New York Workers’ Compensation Case Law Update
At the New York Self-Insurers Association Annual Meeting, Christopher Whyland, Esq. presented on the 2014 workers’ compensation decisions of the Appellate Division, Third Department, heard in Albany, New York. In 2014, the Third Department issued decisions in 85 workers’ compensation cases.
In 2014, the Board was reversed in only nine of the 85 decisions issued by the Third Department and another five appeals were dismissed as interlocutory. In addition, the Court of Appeals affirmed two decisions that involved workers’ compensation decisions.
Some of the case updates included:
Cook v. East Greenbush Police Department (February 13, 2014)
The Case: The claimant worked as a patrol officer. While on duty in January 2009, he was called to the scene of an incident in which an armed suspect was firing shots at passing motorists and law enforcement officers. The claimant and two fellow officers were assigned to be part of the “contact team”, which approached the shooter from behind. With the claimant acting as a spotter, the suspect was shot several times and died from those wounds. The claimant began to miss work on a regular basis in January 2010 and then filed a claim for workers’ compensation benefits, which was refuted by the employer. Thereafter, he was diagnosed with posttraumatic stress disorder related to the January 2009 incident. The presiding Law Judge denied the claim, finding that the events contributing to the claimant’s injury were part of his job description and responsibilities as a police officer. On appeal, the Board affirmed in a split decision. The claimant then repealed.
The Result: The Appellate Division affirmed holding, stating that “the stress must be greater than that which usually occurs in the normal work environment.” Here, although the claimant’s supervisor described the particular circumstances of the encounter as “extraordinary”, the regular course of duty for a police officer requires that he or she be on notice each day that deadly force may be required to subdue a suspect who is endangering public safety.

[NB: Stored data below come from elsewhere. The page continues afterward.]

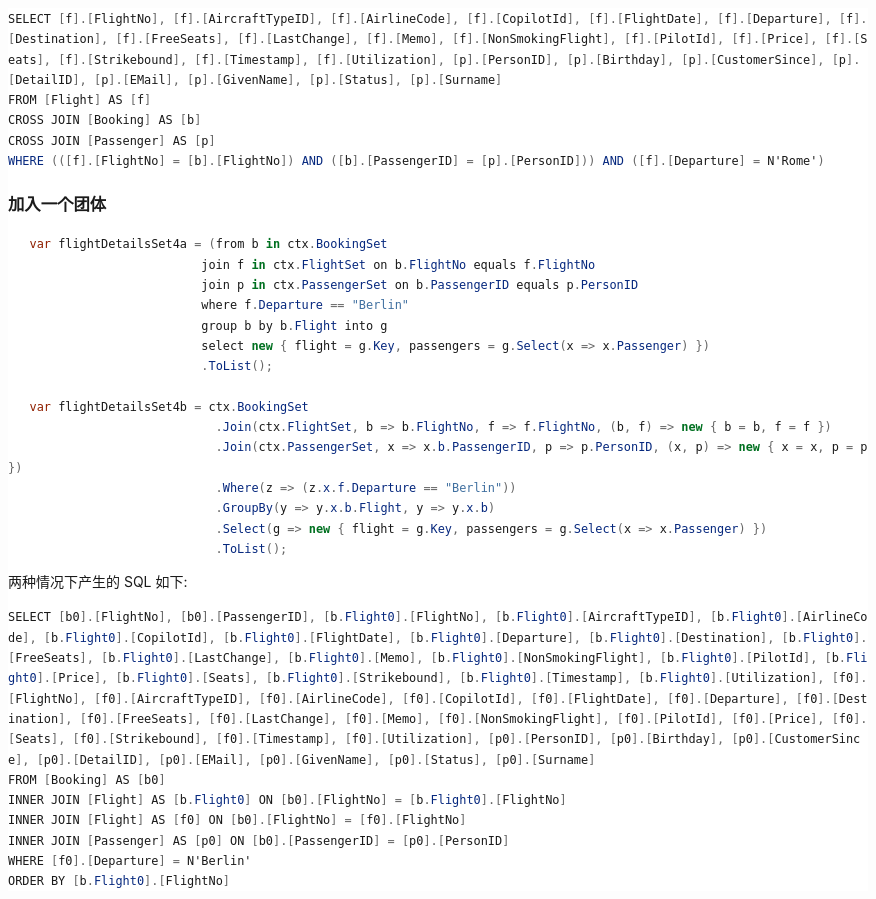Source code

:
 ```cs
SELECT [f].[FlightNo], [f].[AircraftTypeID], [f].[AirlineCode], [f].[CopilotId], [f].[FlightDate], [f].[Departure], [f].[Destination], [f].[FreeSeats], [f].[LastChange], [f].[Memo], [f].[NonSmokingFlight], [f].[PilotId], [f].[Price], [f].[Seats], [f].[Strikebound], [f].[Timestamp], [f].[Utilization], [p].[PersonID], [p].[Birthday], [p].[CustomerSince], [p].[DetailID], [p].[EMail], [p].[GivenName], [p].[Status], [p].[Surname]
FROM [Flight] AS [f]
CROSS JOIN [Booking] AS [b]
CROSS JOIN [Passenger] AS [p]
WHERE (([f].[FlightNo] = [b].[FlightNo]) AND ([b].[PassengerID] = [p].[PersonID])) AND ([f].[Departure] = N'Rome')

```

### 加入一个团体

```cs
   var flightDetailsSet4a = (from b in ctx.BookingSet
                           join f in ctx.FlightSet on b.FlightNo equals f.FlightNo
                           join p in ctx.PassengerSet on b.PassengerID equals p.PersonID
                           where f.Departure == "Berlin"
                           group b by b.Flight into g
                           select new { flight = g.Key, passengers = g.Select(x => x.Passenger) })
                           .ToList();

   var flightDetailsSet4b = ctx.BookingSet
                             .Join(ctx.FlightSet, b => b.FlightNo, f => f.FlightNo, (b, f) => new { b = b, f = f })
                             .Join(ctx.PassengerSet, x => x.b.PassengerID, p => p.PersonID, (x, p) => new { x = x, p = p })
                             .Where(z => (z.x.f.Departure == "Berlin"))
                             .GroupBy(y => y.x.b.Flight, y => y.x.b)
                             .Select(g => new { flight = g.Key, passengers = g.Select(x => x.Passenger) })
                             .ToList();

```

两种情况下产生的 SQL 如下:

```cs
SELECT [b0].[FlightNo], [b0].[PassengerID], [b.Flight0].[FlightNo], [b.Flight0].[AircraftTypeID], [b.Flight0].[AirlineCode], [b.Flight0].[CopilotId], [b.Flight0].[FlightDate], [b.Flight0].[Departure], [b.Flight0].[Destination], [b.Flight0].[FreeSeats], [b.Flight0].[LastChange], [b.Flight0].[Memo], [b.Flight0].[NonSmokingFlight], [b.Flight0].[PilotId], [b.Flight0].[Price], [b.Flight0].[Seats], [b.Flight0].[Strikebound], [b.Flight0].[Timestamp], [b.Flight0].[Utilization], [f0].[FlightNo], [f0].[AircraftTypeID], [f0].[AirlineCode], [f0].[CopilotId], [f0].[FlightDate], [f0].[Departure], [f0].[Destination], [f0].[FreeSeats], [f0].[LastChange], [f0].[Memo], [f0].[NonSmokingFlight], [f0].[PilotId], [f0].[Price], [f0].[Seats], [f0].[Strikebound], [f0].[Timestamp], [f0].[Utilization], [p0].[PersonID], [p0].[Birthday], [p0].[CustomerSince], [p0].[DetailID], [p0].[EMail], [p0].[GivenName], [p0].[Status], [p0].[Surname]
FROM [Booking] AS [b0]
INNER JOIN [Flight] AS [b.Flight0] ON [b0].[FlightNo] = [b.Flight0].[FlightNo]
INNER JOIN [Flight] AS [f0] ON [b0].[FlightNo] = [f0].[FlightNo]
INNER JOIN [Passenger] AS [p0] ON [b0].[PassengerID] = [p0].[PersonID]
WHERE [f0].[Departure] = N'Berlin'
ORDER BY [b.Flight0].[FlightNo]

```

Islam v. BD Construction & Building (April 10, 2014)
The Case: The claimant in this case (a legal permanent resident) was found to be totally disabled in 2006 as a result of work-related injuries to his head and neck. After this accident, he was convicted of sexual abuse in the first degree and, in 2007, was sentenced to 10 years of probation. In 2009, the claimant was detained in Texas by the U.S. Bureau of Immigration and Customs Enforcement pending a deportation hearing and, due to his failure to provide updated C-4 medical progress reports during his detention, his workers’ compensation benefits were suspended. When he was released from custody in 2011, he immediately returned to New York where he was promptly examined by his physician, who then filed a C-4 indicating that the claimant continued to be totally disabled due to his work-related head and neck injuries. The Board determined that the claimant was entitled to benefits covering the time he spent in detention resulting in this appeal by the carrier.
The Result: The Appellate Division affirmed holding, stating that they cannot agree with the employer’s argument that the claimant’s detention by immigration officials amounts to incarceration upon conviction of a felony, thereby rendering him ineligible to receive work comp benefits. While the claimant was convicted of a felony, his punishment did not include incarceration (he was sentenced to probation). In addition, his confinement for immigration purposes was civil and non-punitive in nature. The board also has the authority to excuse the failure to provide timely progress reports “in the interest of justice.” Here, the claimant submitted C-4 forms indicating treatment prior to and immediately after his immigration detention reflecting continuous symptoms and treatment for his work-related injuries while he was detained.
Hozdic v. TTSI, Inc. (May 29, 2014)
The Case: The claimant injured his lower back while working and successfully applied for workers’ compensation benefits. The carrier disclosed that the claimant had been placed under surveillance and thereafter raised the issue of whether he had violated Workers’ Compensation Law § 114-a. The Board ruled that the claimant knowingly misrepresented his medical condition for the purpose of receiving benefits and, accordingly, found him to be in violation of the law. The Board further assessed a discretionary penalty and permanently disqualified the claimant from receiving wage replacement benefits.
The Result: The Appellate Division affirmed, noting that Workers’ Compensation Law § 114-a (1) disqualifies a claimant who “knowingly makes a false statement or representation as to a material fact…from receiving any compensation directly attributable to such false statement or representation.” Here, the claimant testified that he experienced pain walking, standing and could not lift items weighing more than 10 pounds. His claims were disproven, however, by evidence that he rode his bicycle, took long walks and was observed dragging items like beverage coolers, a barbeque grill and carrying heavy groceries. In light of the evidence that the claimant had knowingly misrepresented his condition in an effort to influence the award of benefits, the Board found that he had violated Workers’ Compensation Law § 114-a.